## INSTRUCTIONS TO FOLLOW
Give the number of lines in the records below that include "anchor", and nothing more.
[RECORDED DATA Boundary: Start]
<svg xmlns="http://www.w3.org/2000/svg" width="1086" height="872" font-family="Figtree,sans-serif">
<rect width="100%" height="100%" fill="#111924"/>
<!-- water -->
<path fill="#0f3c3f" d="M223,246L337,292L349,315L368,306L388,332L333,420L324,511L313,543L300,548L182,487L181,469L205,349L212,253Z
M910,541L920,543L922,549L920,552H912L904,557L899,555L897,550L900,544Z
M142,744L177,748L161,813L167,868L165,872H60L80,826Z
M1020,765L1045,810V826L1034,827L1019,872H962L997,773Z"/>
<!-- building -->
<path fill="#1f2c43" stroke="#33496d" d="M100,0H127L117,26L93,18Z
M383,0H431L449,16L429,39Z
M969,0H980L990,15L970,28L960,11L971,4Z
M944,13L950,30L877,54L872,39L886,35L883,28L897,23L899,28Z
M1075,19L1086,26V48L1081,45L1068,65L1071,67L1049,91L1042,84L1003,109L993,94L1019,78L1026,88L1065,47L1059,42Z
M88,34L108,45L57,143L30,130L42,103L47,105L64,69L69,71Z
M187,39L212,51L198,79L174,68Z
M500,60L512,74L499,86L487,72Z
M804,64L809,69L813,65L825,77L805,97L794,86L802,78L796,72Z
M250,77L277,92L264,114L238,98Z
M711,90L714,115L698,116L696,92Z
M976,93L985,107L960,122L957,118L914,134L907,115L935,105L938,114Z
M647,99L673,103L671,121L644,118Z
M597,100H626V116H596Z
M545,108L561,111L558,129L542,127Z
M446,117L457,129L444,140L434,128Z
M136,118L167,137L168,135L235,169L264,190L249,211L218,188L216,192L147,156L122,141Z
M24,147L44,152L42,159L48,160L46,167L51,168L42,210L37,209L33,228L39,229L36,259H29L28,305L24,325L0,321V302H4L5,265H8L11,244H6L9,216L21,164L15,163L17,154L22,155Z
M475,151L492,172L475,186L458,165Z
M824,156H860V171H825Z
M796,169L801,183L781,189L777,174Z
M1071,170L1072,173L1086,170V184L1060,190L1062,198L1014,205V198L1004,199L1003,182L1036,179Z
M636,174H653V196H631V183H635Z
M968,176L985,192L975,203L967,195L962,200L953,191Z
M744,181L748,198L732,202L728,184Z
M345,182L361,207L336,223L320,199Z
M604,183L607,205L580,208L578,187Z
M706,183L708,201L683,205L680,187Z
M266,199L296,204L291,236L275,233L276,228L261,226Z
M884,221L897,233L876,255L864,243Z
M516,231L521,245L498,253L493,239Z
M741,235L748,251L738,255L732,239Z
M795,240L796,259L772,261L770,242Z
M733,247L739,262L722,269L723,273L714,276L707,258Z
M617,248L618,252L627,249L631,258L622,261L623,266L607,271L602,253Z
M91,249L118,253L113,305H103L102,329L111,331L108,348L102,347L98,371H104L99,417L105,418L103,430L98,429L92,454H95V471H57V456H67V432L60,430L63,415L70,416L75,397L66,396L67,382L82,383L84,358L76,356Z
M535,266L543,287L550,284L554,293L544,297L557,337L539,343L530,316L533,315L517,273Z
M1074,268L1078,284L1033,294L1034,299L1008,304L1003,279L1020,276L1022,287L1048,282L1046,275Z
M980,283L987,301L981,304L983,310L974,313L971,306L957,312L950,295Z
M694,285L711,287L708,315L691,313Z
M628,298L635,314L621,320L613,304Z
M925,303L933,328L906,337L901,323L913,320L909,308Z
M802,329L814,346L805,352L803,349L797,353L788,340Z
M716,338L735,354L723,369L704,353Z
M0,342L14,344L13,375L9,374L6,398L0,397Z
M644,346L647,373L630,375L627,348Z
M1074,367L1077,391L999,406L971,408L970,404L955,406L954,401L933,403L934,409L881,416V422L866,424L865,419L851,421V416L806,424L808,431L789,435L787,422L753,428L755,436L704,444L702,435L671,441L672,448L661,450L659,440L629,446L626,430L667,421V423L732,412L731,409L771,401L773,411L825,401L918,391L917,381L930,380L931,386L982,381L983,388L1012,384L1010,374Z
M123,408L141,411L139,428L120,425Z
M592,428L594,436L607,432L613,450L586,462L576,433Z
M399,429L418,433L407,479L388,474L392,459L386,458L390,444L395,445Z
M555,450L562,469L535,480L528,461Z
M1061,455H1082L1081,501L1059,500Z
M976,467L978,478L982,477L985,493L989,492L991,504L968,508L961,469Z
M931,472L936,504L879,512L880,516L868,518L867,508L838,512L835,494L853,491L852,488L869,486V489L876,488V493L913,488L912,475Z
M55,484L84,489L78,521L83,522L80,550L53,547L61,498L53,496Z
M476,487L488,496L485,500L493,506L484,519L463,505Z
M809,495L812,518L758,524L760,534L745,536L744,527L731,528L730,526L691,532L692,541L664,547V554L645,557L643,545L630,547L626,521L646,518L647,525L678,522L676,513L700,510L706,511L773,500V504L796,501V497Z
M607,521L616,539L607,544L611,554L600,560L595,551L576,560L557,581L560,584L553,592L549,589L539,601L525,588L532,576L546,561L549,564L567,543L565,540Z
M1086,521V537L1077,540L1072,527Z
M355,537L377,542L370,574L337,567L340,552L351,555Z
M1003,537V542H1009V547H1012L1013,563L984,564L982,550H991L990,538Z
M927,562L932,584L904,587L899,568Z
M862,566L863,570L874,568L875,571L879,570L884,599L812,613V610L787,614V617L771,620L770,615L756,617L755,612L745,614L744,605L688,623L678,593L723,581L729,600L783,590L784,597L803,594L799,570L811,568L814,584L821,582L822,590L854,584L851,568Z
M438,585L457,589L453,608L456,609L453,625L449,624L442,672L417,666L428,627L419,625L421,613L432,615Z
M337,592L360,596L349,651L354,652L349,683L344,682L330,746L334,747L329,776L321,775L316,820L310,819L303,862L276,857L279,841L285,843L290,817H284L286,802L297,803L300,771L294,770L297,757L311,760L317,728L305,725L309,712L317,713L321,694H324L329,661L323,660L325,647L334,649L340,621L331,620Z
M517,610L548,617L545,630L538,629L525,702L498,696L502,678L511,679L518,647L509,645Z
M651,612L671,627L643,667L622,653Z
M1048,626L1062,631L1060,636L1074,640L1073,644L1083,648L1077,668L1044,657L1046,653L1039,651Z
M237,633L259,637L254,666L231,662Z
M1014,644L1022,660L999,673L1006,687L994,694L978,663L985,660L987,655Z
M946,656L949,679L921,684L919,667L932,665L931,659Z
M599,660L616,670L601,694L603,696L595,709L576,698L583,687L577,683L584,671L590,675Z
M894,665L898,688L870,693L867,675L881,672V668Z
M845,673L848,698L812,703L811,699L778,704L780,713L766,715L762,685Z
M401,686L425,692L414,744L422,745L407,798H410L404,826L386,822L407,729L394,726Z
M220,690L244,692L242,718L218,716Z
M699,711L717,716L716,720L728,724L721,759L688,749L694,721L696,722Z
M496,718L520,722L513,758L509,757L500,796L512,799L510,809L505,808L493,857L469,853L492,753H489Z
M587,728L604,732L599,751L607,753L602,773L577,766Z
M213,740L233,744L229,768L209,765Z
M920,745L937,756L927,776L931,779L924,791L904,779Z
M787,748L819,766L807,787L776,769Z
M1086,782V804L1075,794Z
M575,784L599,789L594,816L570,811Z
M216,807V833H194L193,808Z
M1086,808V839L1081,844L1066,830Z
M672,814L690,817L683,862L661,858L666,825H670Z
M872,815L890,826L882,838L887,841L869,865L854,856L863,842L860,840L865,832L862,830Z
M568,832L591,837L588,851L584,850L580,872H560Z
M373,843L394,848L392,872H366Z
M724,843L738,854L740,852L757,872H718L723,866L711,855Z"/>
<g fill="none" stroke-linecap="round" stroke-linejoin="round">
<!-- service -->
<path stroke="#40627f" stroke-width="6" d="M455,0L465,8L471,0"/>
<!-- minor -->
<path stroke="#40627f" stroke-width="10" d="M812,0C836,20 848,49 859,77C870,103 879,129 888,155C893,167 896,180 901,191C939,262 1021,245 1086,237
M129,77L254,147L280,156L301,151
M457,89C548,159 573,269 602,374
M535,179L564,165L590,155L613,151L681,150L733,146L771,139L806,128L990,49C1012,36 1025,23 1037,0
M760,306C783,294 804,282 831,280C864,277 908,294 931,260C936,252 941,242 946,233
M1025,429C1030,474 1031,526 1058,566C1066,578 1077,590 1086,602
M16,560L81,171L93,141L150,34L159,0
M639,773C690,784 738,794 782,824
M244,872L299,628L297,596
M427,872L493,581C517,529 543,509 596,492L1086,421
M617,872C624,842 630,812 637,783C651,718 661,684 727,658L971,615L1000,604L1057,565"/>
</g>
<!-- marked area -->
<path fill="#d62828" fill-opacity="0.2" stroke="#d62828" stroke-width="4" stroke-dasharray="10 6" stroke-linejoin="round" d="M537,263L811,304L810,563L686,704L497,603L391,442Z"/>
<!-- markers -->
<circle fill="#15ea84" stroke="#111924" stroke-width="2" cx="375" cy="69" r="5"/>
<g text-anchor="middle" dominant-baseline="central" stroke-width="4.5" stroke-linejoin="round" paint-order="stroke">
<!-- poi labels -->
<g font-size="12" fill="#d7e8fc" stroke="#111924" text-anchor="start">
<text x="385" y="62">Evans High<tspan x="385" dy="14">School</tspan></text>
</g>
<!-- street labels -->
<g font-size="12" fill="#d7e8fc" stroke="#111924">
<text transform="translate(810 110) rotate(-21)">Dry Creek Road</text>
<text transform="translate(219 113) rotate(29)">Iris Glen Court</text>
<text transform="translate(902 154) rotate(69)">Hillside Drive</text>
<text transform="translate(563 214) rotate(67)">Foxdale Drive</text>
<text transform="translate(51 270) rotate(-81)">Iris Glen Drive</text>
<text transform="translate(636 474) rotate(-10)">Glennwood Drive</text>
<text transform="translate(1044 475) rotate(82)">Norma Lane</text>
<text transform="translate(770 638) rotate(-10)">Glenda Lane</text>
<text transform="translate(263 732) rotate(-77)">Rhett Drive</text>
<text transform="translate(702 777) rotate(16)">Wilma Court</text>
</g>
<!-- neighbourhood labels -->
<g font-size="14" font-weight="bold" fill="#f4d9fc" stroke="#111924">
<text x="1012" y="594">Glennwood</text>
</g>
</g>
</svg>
[RECORDED DATA Boundary: End]
## OUTPUT FOR THIS TASK
2